The Risk of a Vicious Funding Circle in Fintech

(Bloomberg Opinion) -- There are fintechs, and then there are fintechs. Cheerleaders point to payments startups like Jack Dorsey's Square Inc., whose stock has soared 242 percent in a year, as evidence of a Silicon-Valley-style revolution in the making. But there are sob stories, too: loan platforms LendingClub Corp. and On Deck Capital Inc. are still trading well below their IPO prices. Promises of break-neck expansion often crash into the reality of regulated finance.

The Risk of a Vicious Funding Circle in Fintech

Funding Circle Ltd., Britain's biggest provider of online loans, hopes to break the curse of its U.S. peers. The company said on Monday it is preparing an IPO that may value it at as much as 1.7 billion pounds ($2.1 billion) – the highest valuation that Danish billionaire Anders Holch Povlsen is prepared to accept in return for buying a 10 percent stake in the IPO.

The firm's impressive past growth is the attraction: revenue surged 59 percent in 2016, and almost doubled in 2017. The IPO would raise about 300 million pounds to keep that growth going. Profits, or rather losses, would take a back seat.

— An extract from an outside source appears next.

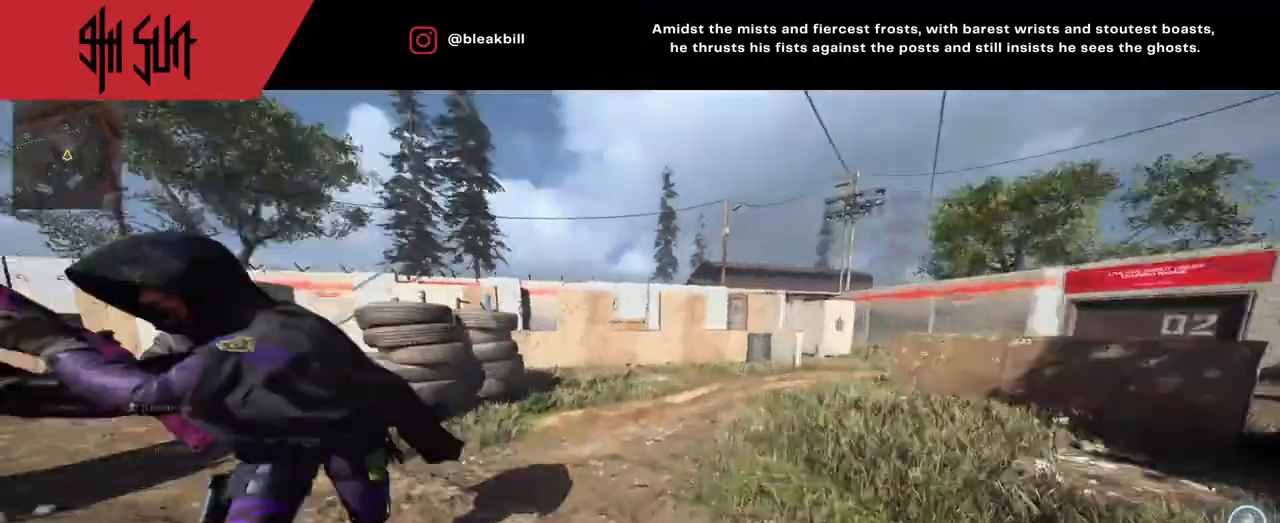
{"buttons": [], "left_stick": "up-right", "right_stick": "left", "events": [[50, "right_stick", "left"], [333, "TRIANGLE", "down"], [417, "TRIANGLE", "up"]]}
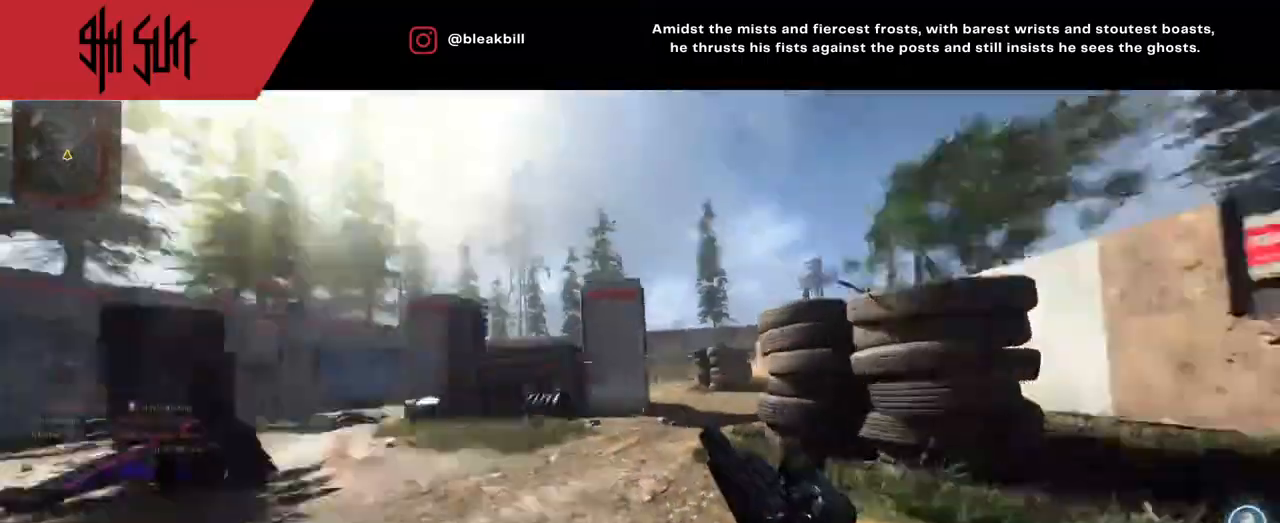
{"buttons": ["L2", "R2"], "left_stick": "down-right", "right_stick": "right", "events": [[17, "left_stick", "down-right"], [100, "TRIANGLE", "down"], [167, "CIRCLE", "down"], [167, "L2", "down"], [167, "TRIANGLE", "up"], [167, "right_stick", "center"], [267, "CIRCLE", "up"], [300, "right_stick", "right"], [483, "R2", "down"]]}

The Risk of a Vicious Funding Circle in Fintech

To justify the price tag, investors need to believe in a story of future growth. Hitting that 1.7 billion-pound figure requires a lot of optimism that extra marketing and foreign expansion will deliver. Funding Circle's revenue last year was just less than 100 million pounds. A multiple of 17 times trailing revenue looks enormous next to LendingClub's 1.3, On Deck's 1.7, and even Square's 13.

Keeping up rapid pre-IPO growth rates in a maturing industry is hard. LendingClub and On Deck's adjusted revenue growth slowed from triple-digit rates in 2013 to the mid-teens by 2017. They aren't perfect comparisons in terms of risk and growth, to be clear. Funding Circle doesn't offer consumer loans, and its focus on small businesses in Europe means it's exposed to a still young and fast-growing market. But the competitive environment is getting tougher, and continental Europe – an area that is growing faster than the U.K. – will be a battle-ground for many platforms.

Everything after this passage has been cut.